● TASK INSTRUCTIONS:
I would like each line of the data that holds the word "consistency" copied out.

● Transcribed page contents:
◇ ◇ ◇ ◇
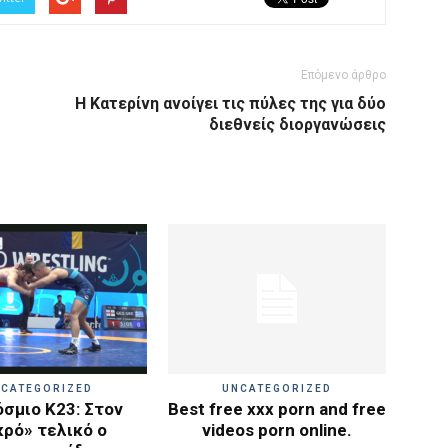
Επόμενο άρθρο
Η Κατερίνη ανοίγει τις πύλες της για δύο
διεθνείς διοργανώσεις
CATEGORIZED
UNCATEGORIZED
σμιο Κ23: Στον
Best free xxx porn and free
κρό» τελικό ο
videos porn online.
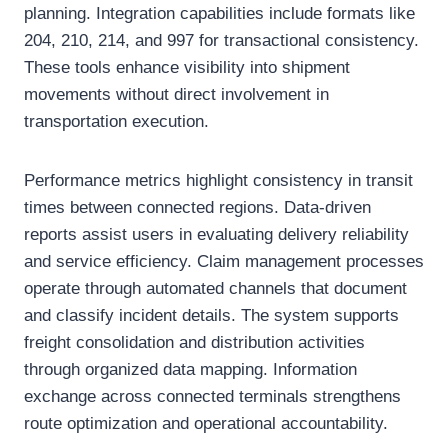
planning. Integration capabilities include formats like
204, 210, 214, and 997 for transactional consistency.
These tools enhance visibility into shipment
movements without direct involvement in
transportation execution.
Performance metrics highlight consistency in transit
times between connected regions. Data-driven
reports assist users in evaluating delivery reliability
and service efficiency. Claim management processes
operate through automated channels that document
and classify incident details. The system supports
freight consolidation and distribution activities
through organized data mapping. Information
exchange across connected terminals strengthens
route optimization and operational accountability.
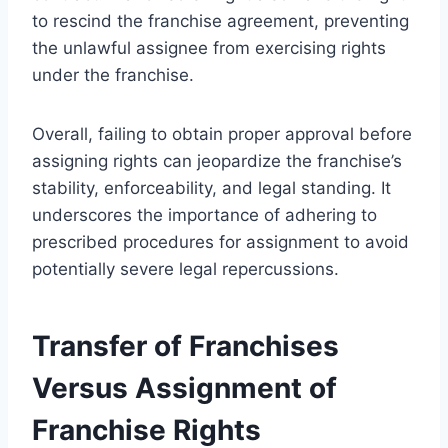
to rescind the franchise agreement, preventing
the unlawful assignee from exercising rights
under the franchise.
Overall, failing to obtain proper approval before
assigning rights can jeopardize the franchise’s
stability, enforceability, and legal standing. It
underscores the importance of adhering to
prescribed procedures for assignment to avoid
potentially severe legal repercussions.
Transfer of Franchises
Versus Assignment of
Franchise Rights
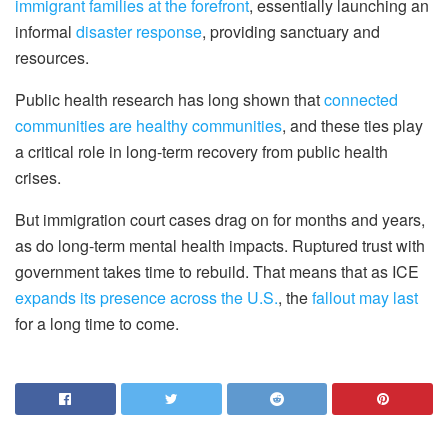
immigrant families at the forefront
, essentially launching an
informal
disaster response
, providing sanctuary and
resources.
Public health research has long shown that
connected
communities are healthy communities
, and these ties play
a critical role in long-term recovery from public health
crises.
But immigration court cases drag on for months and years,
as do long-term mental health impacts. Ruptured trust with
government takes time to rebuild. That means that as ICE
expands its presence across the U.S.
, the
fallout may last
for a long time to come.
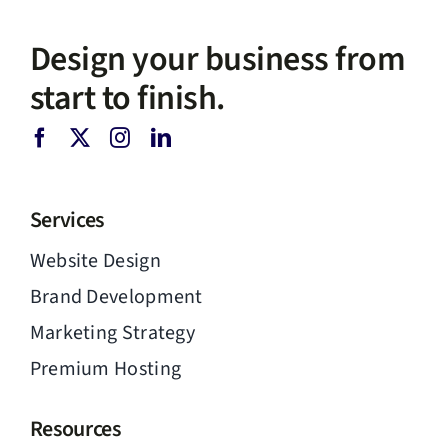
Design your business from
start to finish.
Services
Website Design
Brand Development
Marketing Strategy
Premium Hosting
Resources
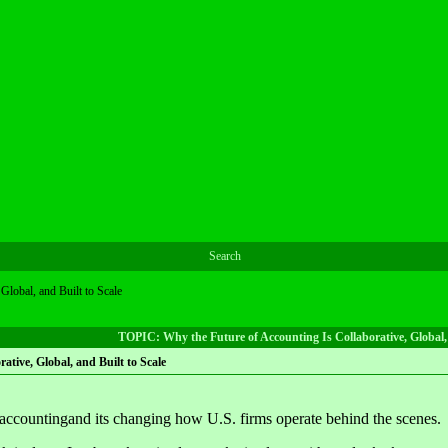
Search
Global, and Built to Scale
TOPIC: Why the Future of Accounting Is Collaborative, Global, 
ative, Global, and Built to Scale
 accountingand its changing how U.S. firms operate behind the scenes.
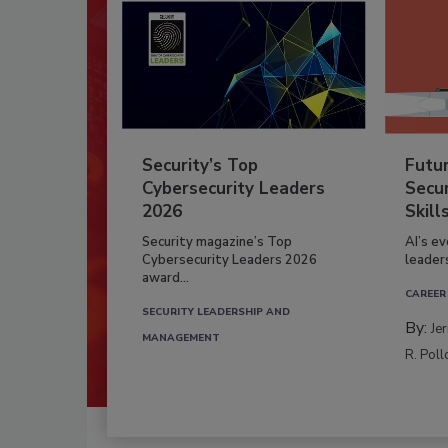
Security’s Top
Futu
Cybersecurity Leaders
Secur
2026
Skill
Security magazine’s Top
AI’s e
Cybersecurity Leaders 2026
leader
award...
CAREER
SECURITY LEADERSHIP AND
By:
Je
MANAGEMENT
R. Poll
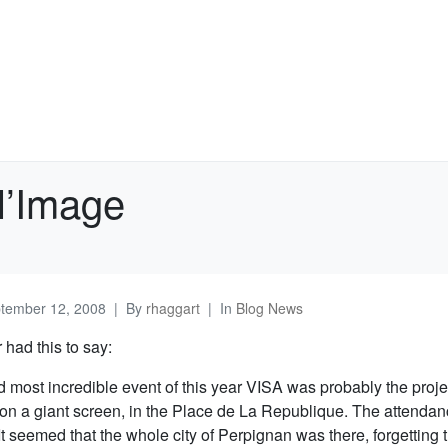
l’Image
tember 12, 2008
By
rhaggart
In
Blog News
had this to say:
d most incredible event of this year VISA was probably the proj
 on a giant screen, in the Place de La Republique. The attenda
It seemed that the whole city of Perpignan was there, forgetting 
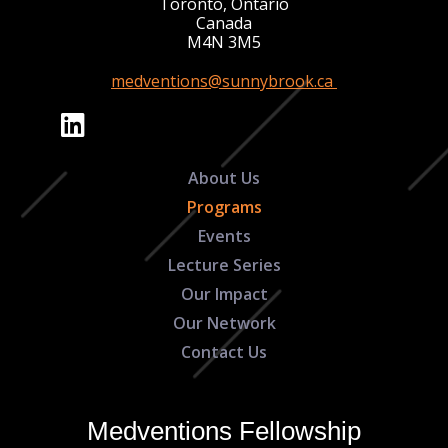
Toronto, Ontario
Canada
M4N 3M5
medventions@sunnybrook.ca
About Us
Programs
Events
Lecture Series
Our Impact
Our Network
Contact Us
Medventions Fellowship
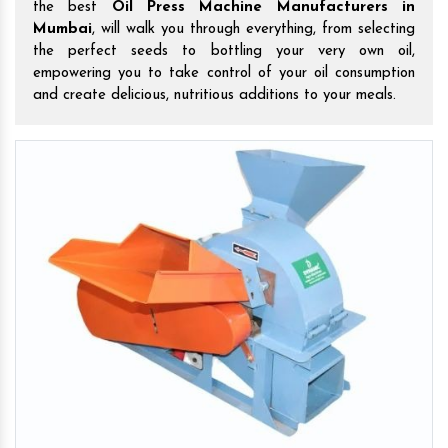
the best
Oil Press Machine Manufacturers in
Mumbai
, will walk you through everything, from selecting
the perfect seeds to bottling your very own oil,
empowering you to take control of your oil consumption
and create delicious, nutritious additions to your meals.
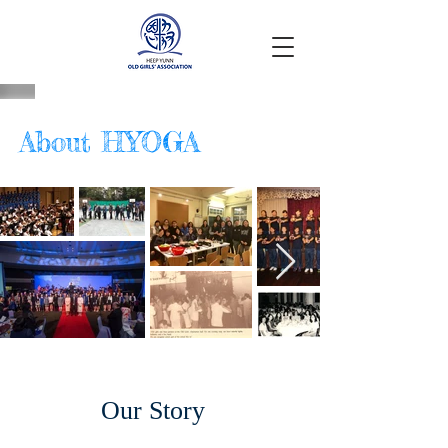
About HYOGA
Our Story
◇ ◇ ◇ ◇
● ANSWER SPACE:
204, 210, 214, and 997 for transactional consistency.
Performance metrics highlight consistency in transit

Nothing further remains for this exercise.